[[ EXTRACT TO READ open ]]
In the final installment, the “Gladers” now must break into “The Last City” — which turns out to be yet another maze — and find a cure for “the Flare.” While it would not be fair to spell out the cure, it should be noted that — after all the machinations, struggles, and intrigue of surviving the maze, battling “cranks,” traveling hundreds of miles, losing numerous friends, and fighting a tyrannical and literally “WCKD” organization — the solution was disappointingly within reach from the very beginning.

And while filmmakers gave plenty of attention to special effects, set design, and makeup, they skimped on character development, and they offered only a perfunctory love triangle added emotionlessly into the storyline as though by assignment. The actors’ performance of the affectionate, complicated connection between the three main characters, Thomas, Teresa, and Brenda, is unconvincing.

Whether to blame Ball, Dashner, or Nowlin for the unfulfilling finale is up for debate. However, the final film took more liberties from James Dashner’s source material than the first two.

UCSB students, who may fondly remember having read “The Maze Runner” trilogy in elementary or early junior high school, are sure to have varying degrees of affection for Ball’s big screen adaptation.  

Fans already invested in the first two movies will surely see it — and not all will be disappointed — but the movie is unlikely to convince moviegoers, who are unfamiliar with “Maze Runner,” to race out and pick up Dashner’s almost ten-year-old novels.
[[ EXTRACT TO READ closed ]]
[[ INFORMATION GIVEN open ]]
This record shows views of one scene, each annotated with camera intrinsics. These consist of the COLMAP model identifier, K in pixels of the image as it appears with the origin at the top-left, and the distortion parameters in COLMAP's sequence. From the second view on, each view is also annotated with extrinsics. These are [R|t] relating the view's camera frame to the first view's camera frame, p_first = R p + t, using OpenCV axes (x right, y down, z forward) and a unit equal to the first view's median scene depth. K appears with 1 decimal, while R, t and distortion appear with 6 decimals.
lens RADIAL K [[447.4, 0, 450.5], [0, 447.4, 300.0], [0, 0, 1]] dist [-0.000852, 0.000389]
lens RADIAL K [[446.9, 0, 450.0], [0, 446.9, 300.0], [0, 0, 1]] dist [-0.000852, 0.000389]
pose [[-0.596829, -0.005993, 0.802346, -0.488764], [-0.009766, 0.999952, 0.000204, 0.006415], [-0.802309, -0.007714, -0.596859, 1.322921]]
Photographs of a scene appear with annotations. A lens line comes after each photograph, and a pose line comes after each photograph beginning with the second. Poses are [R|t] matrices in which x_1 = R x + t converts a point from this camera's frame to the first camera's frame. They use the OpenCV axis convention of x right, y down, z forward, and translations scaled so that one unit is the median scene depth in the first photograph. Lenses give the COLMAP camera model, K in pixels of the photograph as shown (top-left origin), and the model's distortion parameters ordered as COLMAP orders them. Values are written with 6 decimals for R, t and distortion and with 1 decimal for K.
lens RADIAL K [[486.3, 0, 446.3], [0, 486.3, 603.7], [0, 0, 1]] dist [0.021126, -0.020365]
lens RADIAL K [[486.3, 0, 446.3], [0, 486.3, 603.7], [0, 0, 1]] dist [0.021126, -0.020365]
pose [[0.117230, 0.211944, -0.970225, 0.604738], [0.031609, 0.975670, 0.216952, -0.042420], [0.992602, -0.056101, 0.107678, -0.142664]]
[[ INFORMATION GIVEN closed ]]
### TASK REQUIREMENTS
[A] Who are the three main characters named in the movie review?
[B] From the movie review, print the passage from "In the final" up to and including "Brenda, is unconvincing.".

### SOLUTIONS TO THE PROBLEMS
[A] Thomas, Teresa, and Brenda.

[B]
In the final installment, the “Gladers” now must break into “The Last City” — which turns out to be yet another maze — and find a cure for “the Flare.” While it would not be fair to spell out the cure, it should be noted that — after all the machinations, struggles, and intrigue of surviving the maze, battling “cranks,” traveling hundreds of miles, losing numerous friends, and fighting a tyrannical and literally “WCKD” organization — the solution was disappointingly within reach from the very beginning.

And while filmmakers gave plenty of attention to special effects, set design, and makeup, they skimped on character development, and they offered only a perfunctory love triangle added emotionlessly into the storyline as though by assignment. The actors’ performance of the affectionate, complicated connection between the three main characters, Thomas, Teresa, and Brenda, is unconvincing.